[REQUIRED TASK]: Turn every line of the listing below into a JSON list of strings, one string per line, and leave out any blank lines.
== DATA FOR THIS EXERCISE
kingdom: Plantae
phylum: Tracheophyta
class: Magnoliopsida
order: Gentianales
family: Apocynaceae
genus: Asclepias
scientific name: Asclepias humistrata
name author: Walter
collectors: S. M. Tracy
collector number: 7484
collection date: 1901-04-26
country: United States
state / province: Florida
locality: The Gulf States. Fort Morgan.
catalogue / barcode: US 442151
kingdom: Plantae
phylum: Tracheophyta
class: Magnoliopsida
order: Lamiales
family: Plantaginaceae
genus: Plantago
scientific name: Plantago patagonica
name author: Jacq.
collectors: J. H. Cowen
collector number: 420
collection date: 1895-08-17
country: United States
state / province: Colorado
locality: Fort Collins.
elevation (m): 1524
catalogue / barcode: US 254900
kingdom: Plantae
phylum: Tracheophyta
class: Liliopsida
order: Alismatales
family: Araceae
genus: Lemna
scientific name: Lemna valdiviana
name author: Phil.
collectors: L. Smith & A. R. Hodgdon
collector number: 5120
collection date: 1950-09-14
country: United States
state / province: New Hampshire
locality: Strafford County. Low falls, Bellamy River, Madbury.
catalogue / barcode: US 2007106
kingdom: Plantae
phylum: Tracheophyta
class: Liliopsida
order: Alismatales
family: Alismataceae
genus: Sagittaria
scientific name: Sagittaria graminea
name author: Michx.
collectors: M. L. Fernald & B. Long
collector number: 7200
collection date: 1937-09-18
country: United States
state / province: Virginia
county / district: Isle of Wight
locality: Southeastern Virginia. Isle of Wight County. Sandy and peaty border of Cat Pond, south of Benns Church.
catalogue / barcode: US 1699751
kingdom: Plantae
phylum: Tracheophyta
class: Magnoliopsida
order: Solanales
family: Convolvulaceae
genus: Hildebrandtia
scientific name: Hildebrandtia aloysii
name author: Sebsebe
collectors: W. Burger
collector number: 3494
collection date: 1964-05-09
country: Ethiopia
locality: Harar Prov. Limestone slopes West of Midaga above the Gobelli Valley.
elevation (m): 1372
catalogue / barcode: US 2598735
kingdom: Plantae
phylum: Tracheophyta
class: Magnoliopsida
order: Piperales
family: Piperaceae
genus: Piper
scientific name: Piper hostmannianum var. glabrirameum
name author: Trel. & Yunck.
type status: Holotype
====
[THE RESULT]:
[
  "kingdom: Plantae",
  "phylum: Tracheophyta",
  "class: Magnoliopsida",
  "order: Gentianales",
  "family: Apocynaceae",
  "genus: Asclepias",
  "scientific name: Asclepias humistrata",
  "name author: Walter",
  "collectors: S. M. Tracy",
  "collector number: 7484",
  "collection date: 1901-04-26",
  "country: United States",
  "state / province: Florida",
  "locality: The Gulf States. Fort Morgan.",
  "catalogue / barcode: US 442151",
  "kingdom: Plantae",
  "phylum: Tracheophyta",
  "class: Magnoliopsida",
  "order: Lamiales",
  "family: Plantaginaceae",
  "genus: Plantago",
  "scientific name: Plantago patagonica",
  "name author: Jacq.",
  "collectors: J. H. Cowen",
  "collector number: 420",
  "collection date: 1895-08-17",
  "country: United States",
  "state / province: Colorado",
  "locality: Fort Collins.",
  "elevation (m): 1524",
  "catalogue / barcode: US 254900",
  "kingdom: Plantae",
  "phylum: Tracheophyta",
  "class: Liliopsida",
  "order: Alismatales",
  "family: Araceae",
  "genus: Lemna",
  "scientific name: Lemna valdiviana",
  "name author: Phil.",
  "collectors: L. Smith & A. R. Hodgdon",
  "collector number: 5120",
  "collection date: 1950-09-14",
  "country: United States",
  "state / province: New Hampshire",
  "locality: Strafford County. Low falls, Bellamy River, Madbury.",
  "catalogue / barcode: US 2007106",
  "kingdom: Plantae",
  "phylum: Tracheophyta",
  "class: Liliopsida",
  "order: Alismatales",
  "family: Alismataceae",
  "genus: Sagittaria",
  "scientific name: Sagittaria graminea",
  "name author: Michx.",
  "collectors: M. L. Fernald & B. Long",
  "collector number: 7200",
  "collection date: 1937-09-18",
  "country: United States",
  "state / province: Virginia",
  "county / district: Isle of Wight",
  "locality: Southeastern Virginia. Isle of Wight County. Sandy and peaty border of Cat Pond, south of Benns Church.",
  "catalogue / barcode: US 1699751",
  "kingdom: Plantae",
  "phylum: Tracheophyta",
  "class: Magnoliopsida",
  "order: Solanales",
  "family: Convolvulaceae",
  "genus: Hildebrandtia",
  "scientific name: Hildebrandtia aloysii",
  "name author: Sebsebe",
  "collectors: W. Burger",
  "collector number: 3494",
  "collection date: 1964-05-09",
  "country: Ethiopia",
  "locality: Harar Prov. Limestone slopes West of Midaga above the Gobelli Valley.",
  "elevation (m): 1372",
  "catalogue / barcode: US 2598735",
  "kingdom: Plantae",
  "phylum: Tracheophyta",
  "class: Magnoliopsida",
  "order: Piperales",
  "family: Piperaceae",
  "genus: Piper",
  "scientific name: Piper hostmannianum var. glabrirameum",
  "name author: Trel. & Yunck.",
  "type status: Holotype"
]